◆ List of tasks ◆
1. Can you copy the conference notes on AI in clinical research word for word, everything from "What remains important" down to "circle back to."?
2. Using the conference notes on AI in clinical research, answer these:
(a) What two roles make up the hybrid profile the notes describe?
(b) What is suggested to simulate how a planned manufacturing plant could adapt to future demands?
(c) What is likely to accelerate over the next couple of years?
3. Can you extend the conference notes on AI in clinical research, picking up after their last line?

◆ Source extract ◆
=-=-=-=-=

What remains important is how these systems are validated and implemented. Perhaps the greatest challenge is cultivating a data-savvy workforce that understands both the limitations of agentic AI and the realities of clinical execution.
This is where cultivating hybrid profiles becomes especially important, think part data scientist and part clinical research associate. However, the current reality is that the workforce doesn’t yet exist in abundance. A point, which we will circle back to.
Data Fragmentation is an issue where AI can help:
Clinical research organizations often deal with a large variety of data types. However, how these modalities are combined and used to model benefits and risks for individual patients is murky. One speaker suggested that a variety of models should be used for things such as efficacy, safety, subgroups, etc., and combined into an overarching benefit-risk model to help assist clinical trial outcomes; however, as with many of these ideas, the devil is in the details. Building systems like this is not simply a modeling problem. It requires careful validation, integration across multiple data sources, and governance to ensure the outputs are reliable and interpretable. Organizations that can bring together the right scientific, clinical, and data expertise will be far better positioned to make use of these approaches.
Manufacturing next-gen medicines:
Another subject that was brought up is the idea that as new medicines are created, current manufacturing capabilities are too slow to respond. A potential solution to this is to generate digital twins of future manufacturing plants to simulate how well a planned manufacturing plant could adapt and change in response to future demands. Although this idea sounds great, how it is executed is somewhat unclear currently. What seems more certain is that companies will need to begin experimenting with these approaches and develop the internal expertise required to evaluate and operationalize them effectively.
Additional observations:
There was a lot to take in, and I couldn’t capture all the details at the conference. However, I’d like to add some other important takeaways.
- Mergers and Acquisitions are likely to accelerate over the next couple of years.
- AI can potentially help in speeding up processes related to due diligence, but most aspects of BD execution remain human-driven.

=-=-=-=-=

◆ Material provided ◆
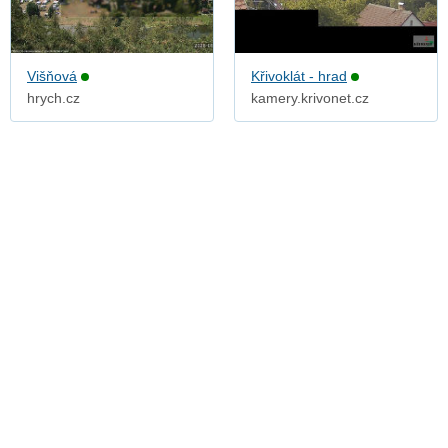
Višňová
Křivoklát - hrad
hrych.cz
kamery.krivonet.cz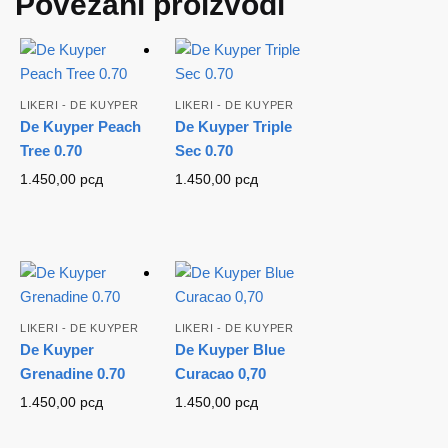
Povezani proizvodi
LIKERI - DE KUYPER
LIKERI - DE KUYPER
De Kuyper Peach
De Kuyper Triple
Tree 0.70
Sec 0.70
1.450,00
рсд
1.450,00
рсд
LIKERI - DE KUYPER
LIKERI - DE KUYPER
De Kuyper
De Kuyper Blue
Grenadine 0.70
Curacao 0,70
1.450,00
рсд
1.450,00
рсд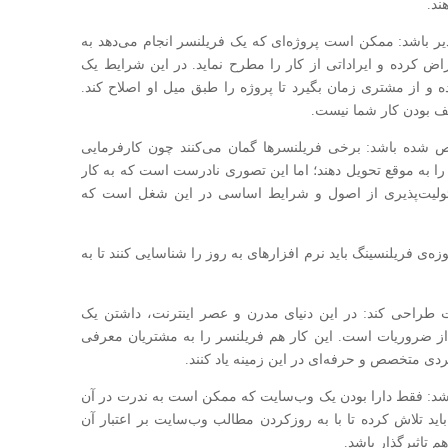
ند.
 پذیر باشد: ممکن است پروژه‌ای که یک فر‌یلنسر انجام می‌دهد به
اض کرده و ایر‌اداتی از کار را مطرح نماید. در این شرایط یک
 و از مشتری زمان بگیرد تا پروژه را طبق میل او اصلاح کند.
یف بودن کار شما نیست.
خص شده باشد: برخی فریلنسر‌ها گمان می‌کنند چون کار‌فرمایی
ر را به موقع تحویل دهند؛ اما این تصوری نادرست است که به کار
سئولیت‌پذیری از اصول و شرایط اساسی در این شغل است که
حوزه‌ی فر‌یلنسینگ باید نرم افزارهای به روز را شناسایی کنند تا به
ایت طراحی کند: در این دنیای مدرن و عصر اینترنت، داشتن یک
 ضروریات است. این کار هم فر‌یلنسر را به مشتریان معرفی
ردی متخصص و حرفه‌ای در این زمینه یاد کنند.
باشد: فقط دارا بودن یک وب‌سایت که ممکن است به ندرت در آن
ید تلاش کرده تا با به روزکردن مطالب وب‌سایت بر اعتبار آن
م تاثیرگذار باشد.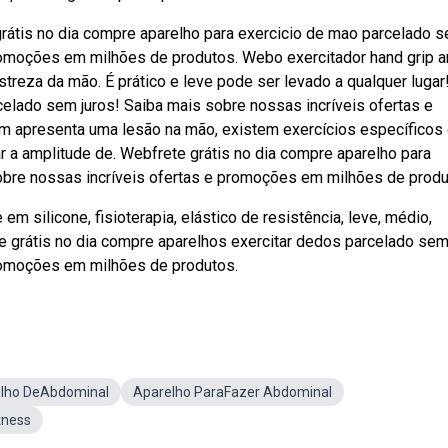
grátis no dia compre aparelho para exercicio de mao parcelado 
promoções em milhões de produtos. Webo exercitador hand grip a
treza da mão. É prático e leve pode ser levado a qualquer lugar
elado sem juros! Saiba mais sobre nossas incríveis ofertas e
 apresenta uma lesão na mão, existem exercícios específicos
ar a amplitude de. Webfrete grátis no dia compre aparelho para
obre nossas incríveis ofertas e promoções em milhões de produ
m silicone, fisioterapia, elástico de resistência, leve, médio,
te grátis no dia compre aparelhos exercitar dedos parcelado se
promoções em milhões de produtos.
lho DeAbdominal
Aparelho ParaFazer Abdominal
tness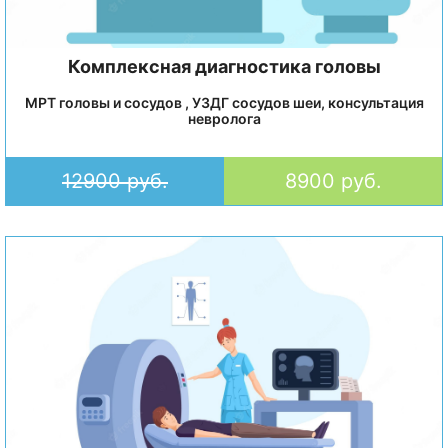
Комплексная диагностика головы
МРТ головы и сосудов , УЗДГ сосудов шеи, консультация
невролога
12900 руб.
8900 руб.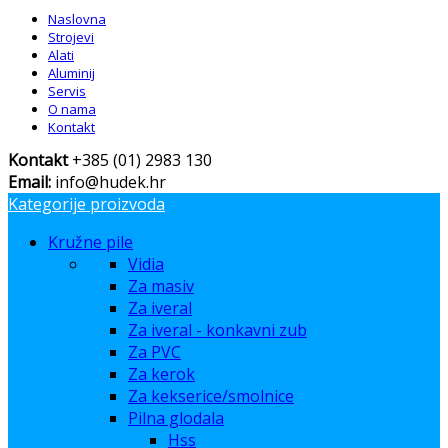
Naslovna
Strojevi
Alati
Aluminij
Servis
O nama
Kontakt
Kontakt
+385 (01) 2983 130
Email:
info@hudek.hr
Kategorije proizvoda
Kružne pile
Vidia
Za masiv
Za iveral
Za iveral - konkavni zub
Za PVC
Za kerok
Za kekserice/smolnice
Pilna glodala
Hss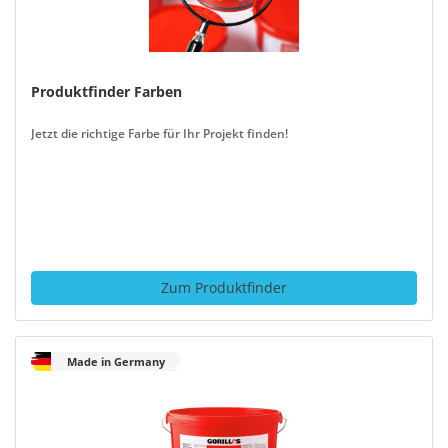
Produktfinder Farben
Jetzt die richtige Farbe für Ihr Projekt finden!
Zum Produktfinder
Made in Germany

=-=-=-=-=

◆ Written responses ◆
1.
What remains important is how these systems are validated and implemented. Perhaps the greatest challenge is cultivating a data-savvy workforce that understands both the limitations of agentic AI and the realities of clinical execution.
This is where cultivating hybrid profiles becomes especially important, think part data scientist and part clinical research associate. However, the current reality is that the workforce doesn’t yet exist in abundance. A point, which we will circle back to.

2.
(a) Part data scientist and part clinical research associate.
(b) Generating digital twins of future manufacturing plants.
(c) Mergers and acquisitions.

3.
- Oncology and CNS are the top investment areas; and despite the obvious need for new antibiotics, they remain undervalued.
- Wearables continue to be exciting, especially regarding how they can be integrated into clinical and disease monitoring contexts.
- Neural implants continue to excite, but those hoping to have their brains uploaded to the cloud need to wait much, much longer.
What does this all mean for pharma/biotech?
Well, although there is a tremendous and reasonable amount of excitement about how models and agentic AI can speed up clinical trials, or how digital twins could improve manufacturing, and some of this hype is reasonable, it is largely revealing that the development of medicine continues to be a slow and costly process.
I think it’s fair to say that there will be efficiency gains because of these technologies, but it remains to be seen if it will mean that fewer drugs will fail upon development. There is reason for optimism, but the magnitude of the effect remains to be seen.
The main point of action is big pharma needs to build a hybrid workforce, it needs people who understand medicine as well as tech and since this profile remains rare, it means there should be investment in building hybrid profiles, and that simply takes time and openness to bring in people who may not have the perfect profile but have a lot of potential.
To circle back to our main question, we can ask: what role do data, bioinformatics, software development, and AI play in this cycle?
The answer is, they can potentially help speed up drug development but only with the right expertise, and developing that expertise requires time, compromise and patience.